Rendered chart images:
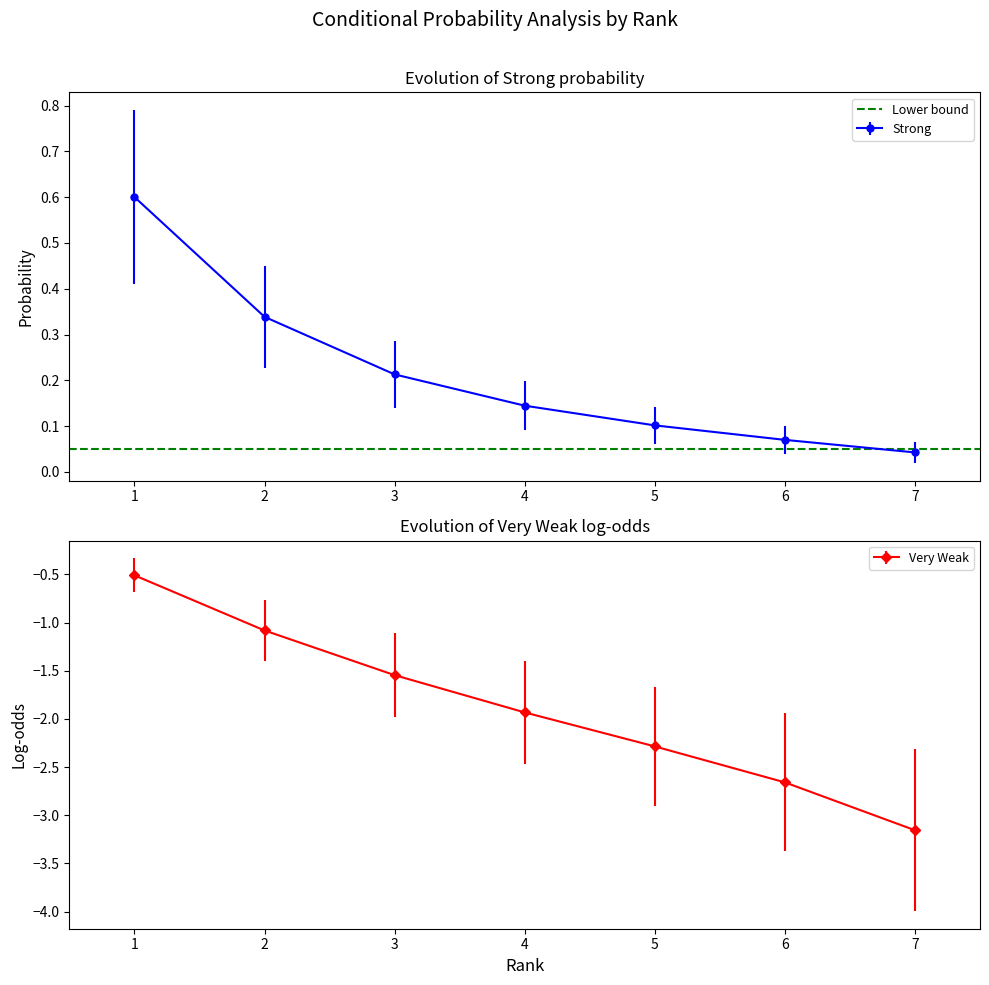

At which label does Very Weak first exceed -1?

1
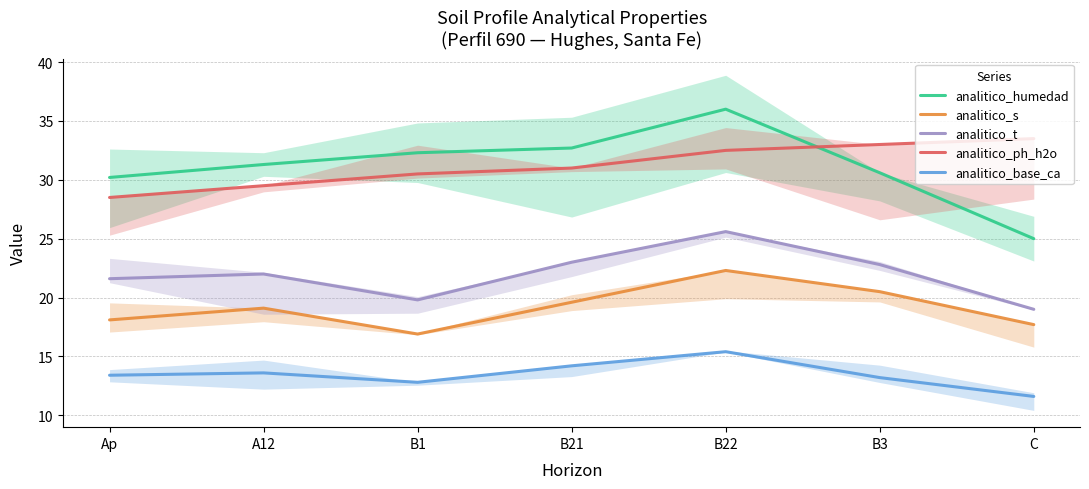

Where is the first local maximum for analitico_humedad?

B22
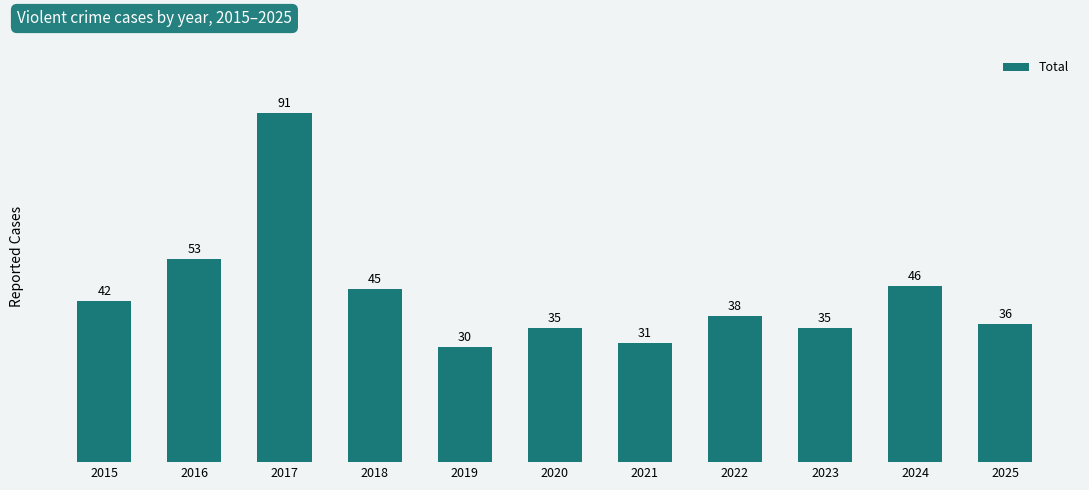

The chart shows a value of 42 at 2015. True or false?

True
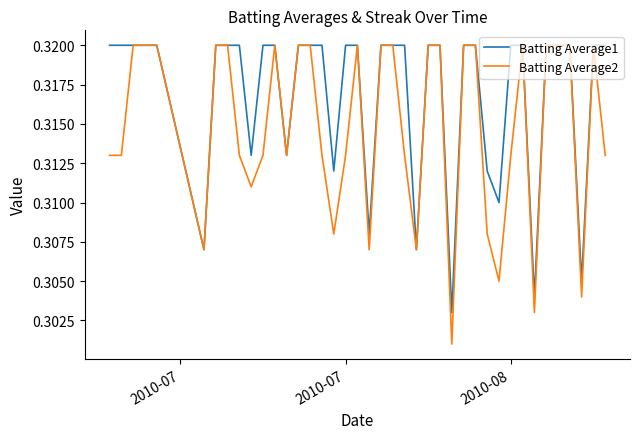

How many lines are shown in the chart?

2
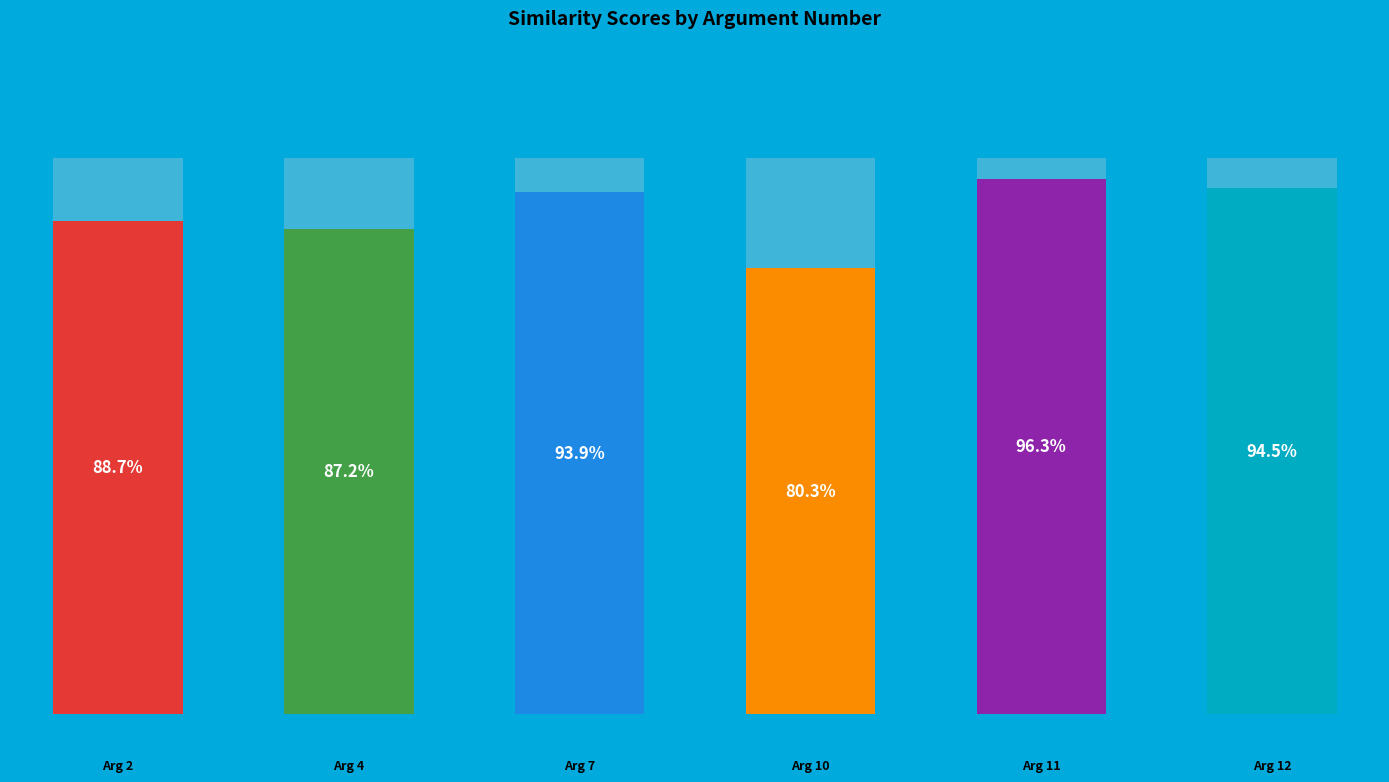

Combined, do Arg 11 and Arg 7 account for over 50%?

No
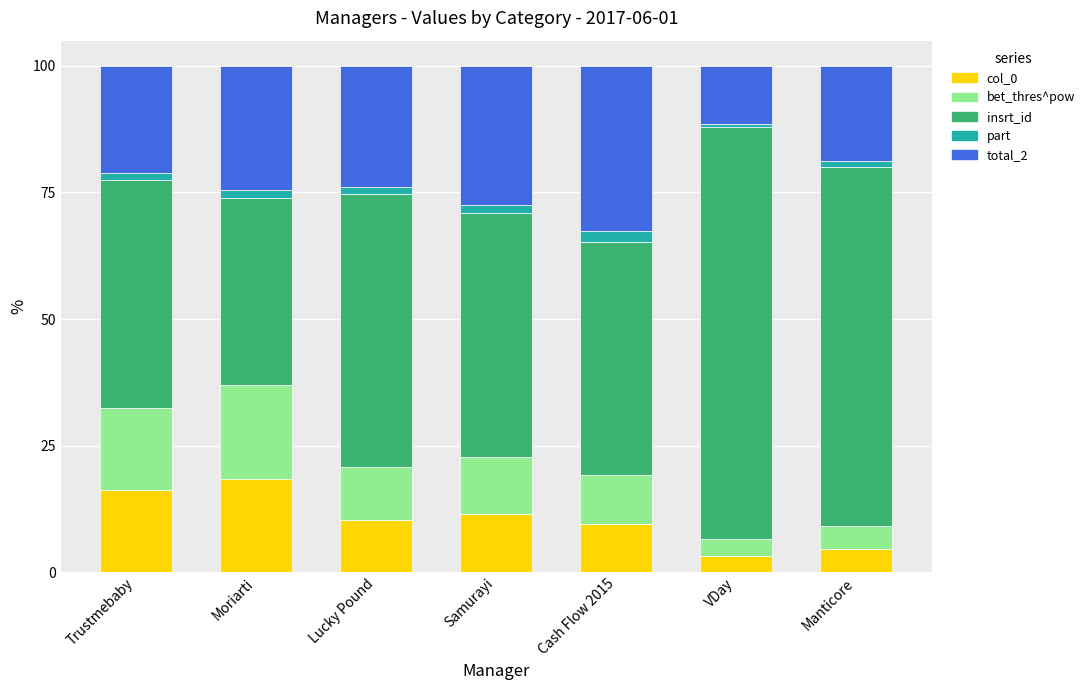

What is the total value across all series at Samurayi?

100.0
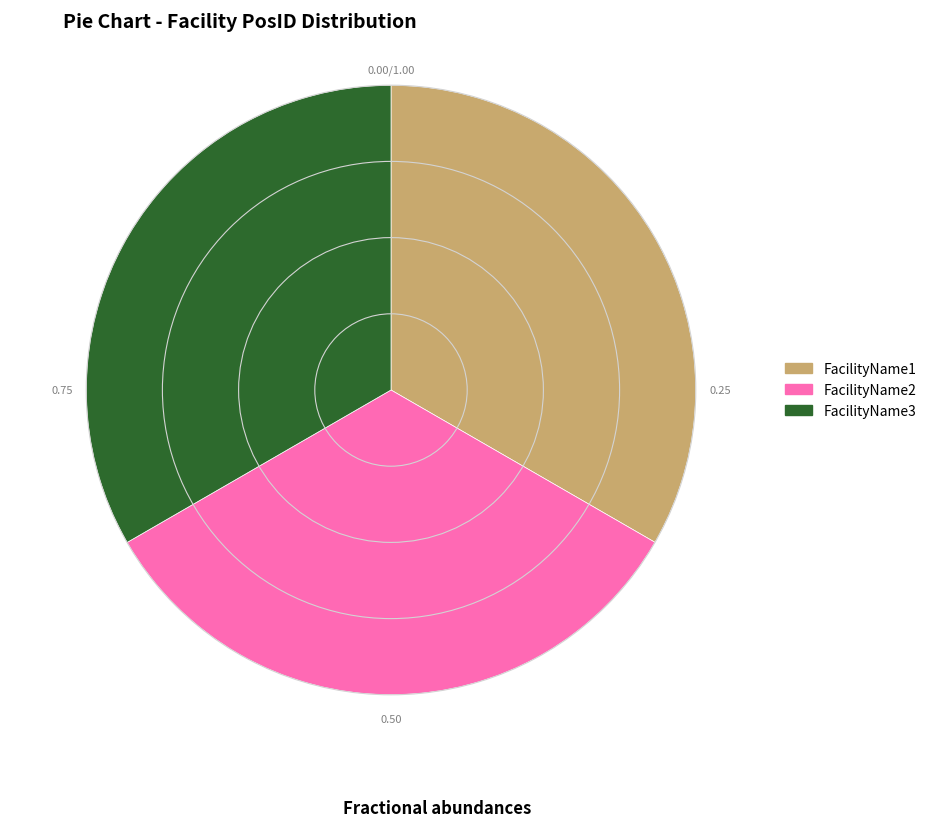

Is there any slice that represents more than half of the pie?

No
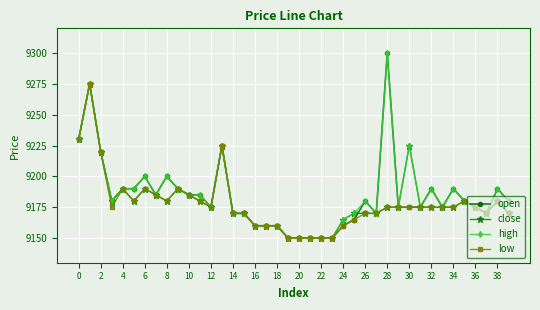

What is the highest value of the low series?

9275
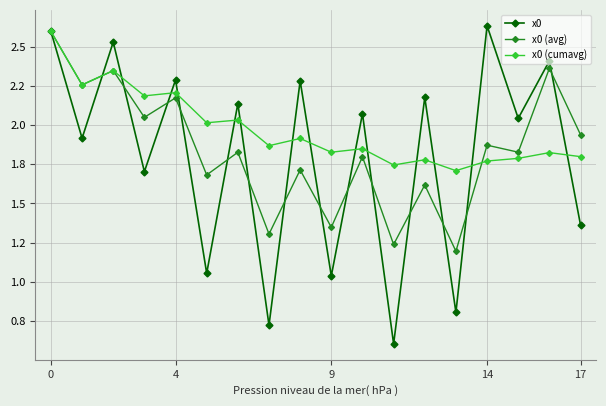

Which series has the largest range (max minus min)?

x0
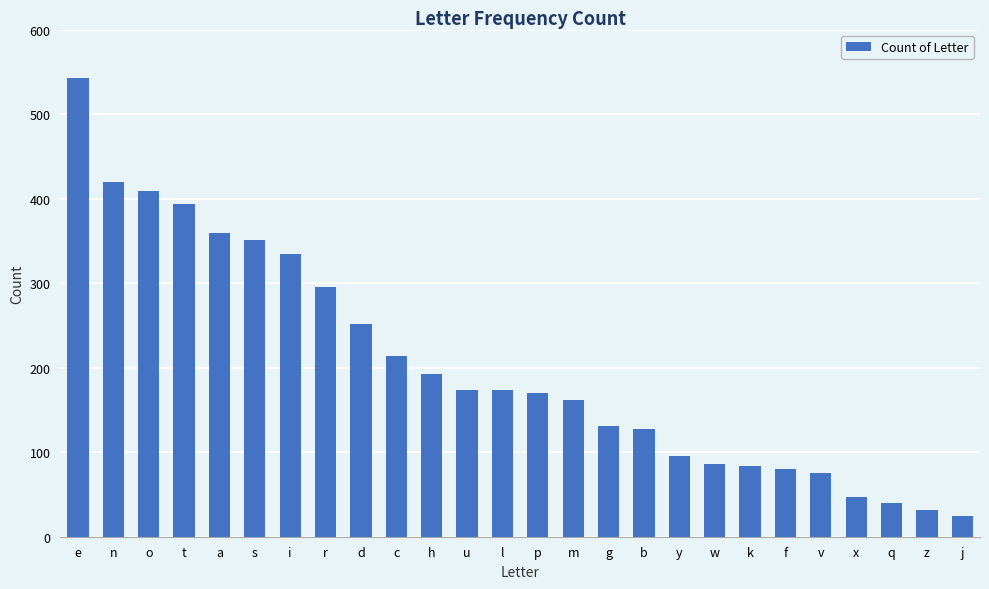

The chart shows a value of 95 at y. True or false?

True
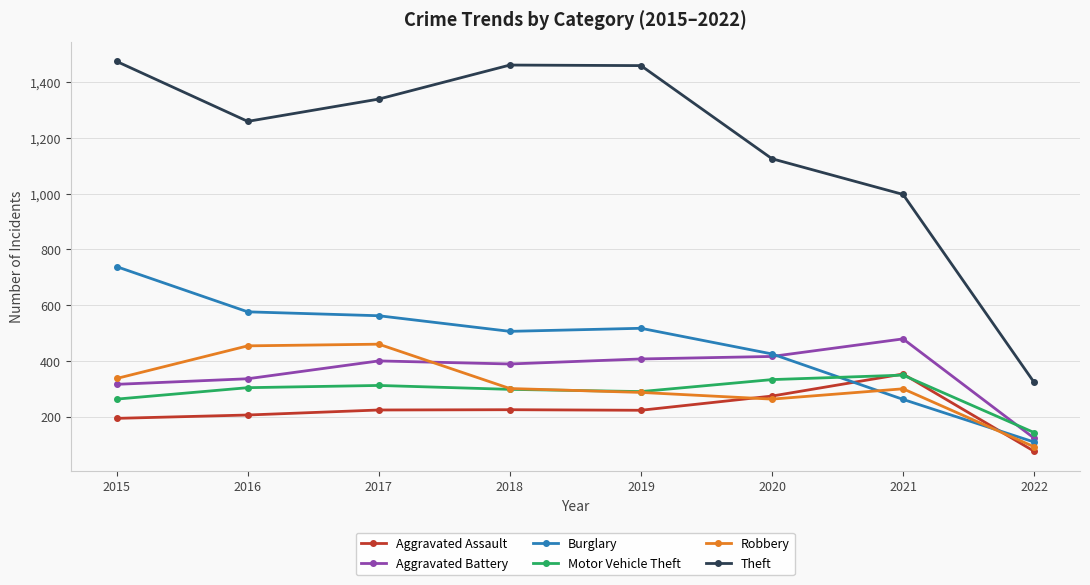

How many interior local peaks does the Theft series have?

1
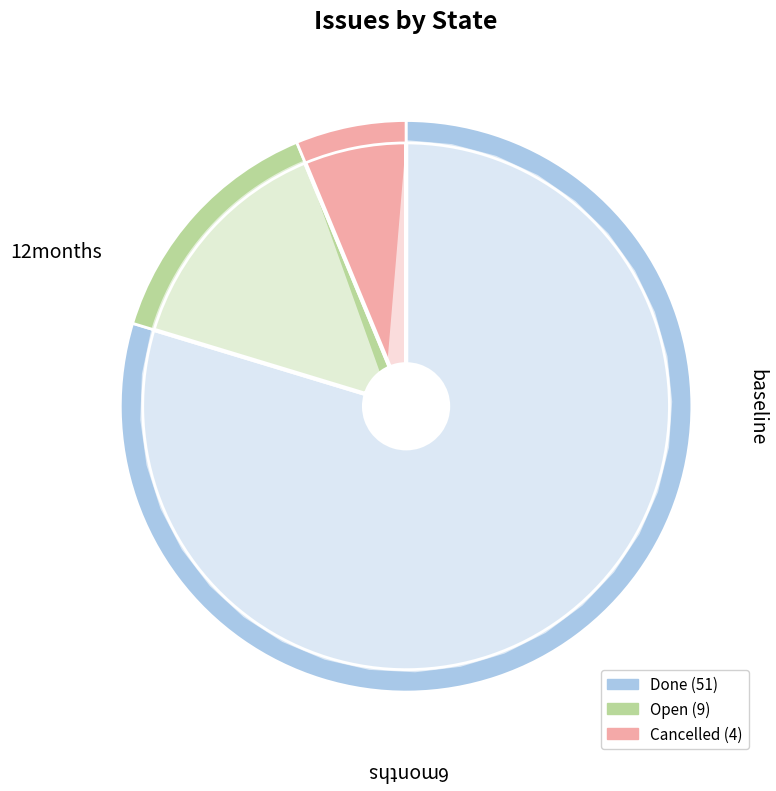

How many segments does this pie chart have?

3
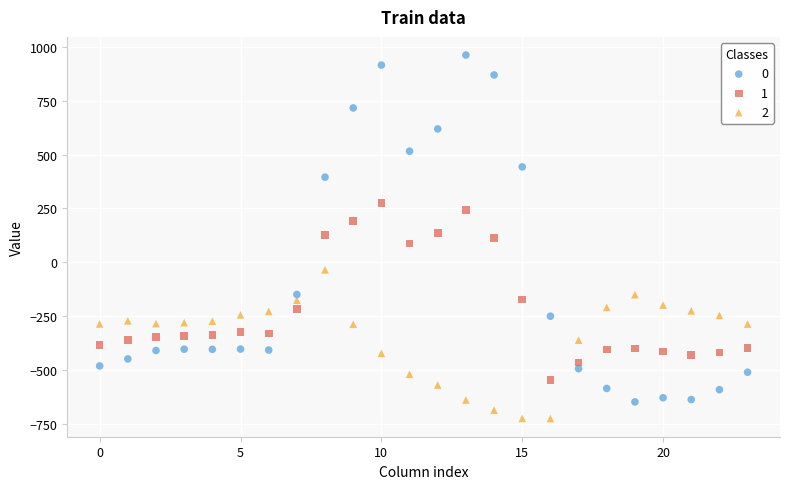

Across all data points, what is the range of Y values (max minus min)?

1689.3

# DIRECTIONS
Can you convert the records above into a JSON list of strings, one string per line, starting with the line that contains "Where is the" and going on through the end of the records? Leave out blank lines and the pictures.

# RESPONSE AREA
[
  "Where is the first local maximum for analitico_humedad?",
  "B22",
  "The chart shows a value of 42 at 2015. True or false?",
  "True",
  "How many lines are shown in the chart?",
  "2",
  "Combined, do Arg 11 and Arg 7 account for over 50%?",
  "No",
  "What is the total value across all series at Samurayi?",
  "100.0",
  "Is there any slice that represents more than half of the pie?",
  "No",
  "What is the highest value of the low series?",
  "9275",
  "Which series has the largest range (max minus min)?",
  "x0",
  "The chart shows a value of 95 at y. True or false?",
  "True",
  "How many interior local peaks does the Theft series have?",
  "1",
  "How many segments does this pie chart have?",
  "3",
  "Across all data points, what is the range of Y values (max minus min)?",
  "1689.3"
]